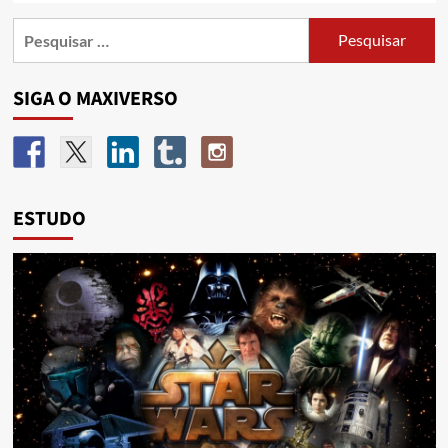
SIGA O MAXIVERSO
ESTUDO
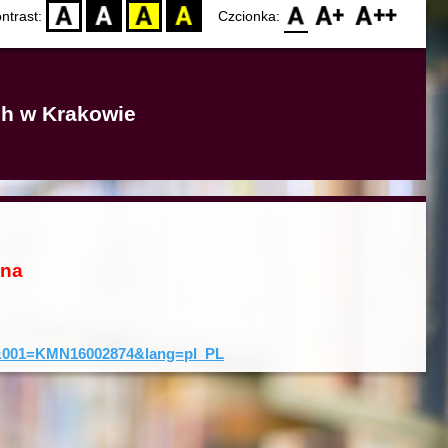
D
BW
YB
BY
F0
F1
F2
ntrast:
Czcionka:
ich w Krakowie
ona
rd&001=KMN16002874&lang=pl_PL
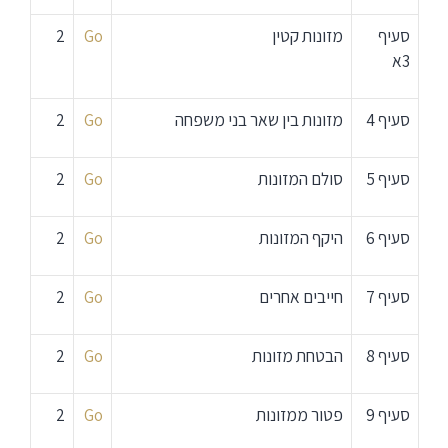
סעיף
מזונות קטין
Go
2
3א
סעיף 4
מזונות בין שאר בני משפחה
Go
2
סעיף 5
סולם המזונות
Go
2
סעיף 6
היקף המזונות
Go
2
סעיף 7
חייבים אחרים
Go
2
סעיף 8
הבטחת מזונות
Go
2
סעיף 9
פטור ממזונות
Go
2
# # # #
TASK GOAL → Please find all lines of the entries that hold the string "סעיף" and copy them.

THE COMPLETED TASK →
סעיף
סעיף 4
סעיף 5
סעיף 6
סעיף 7
סעיף 8
סעיף 9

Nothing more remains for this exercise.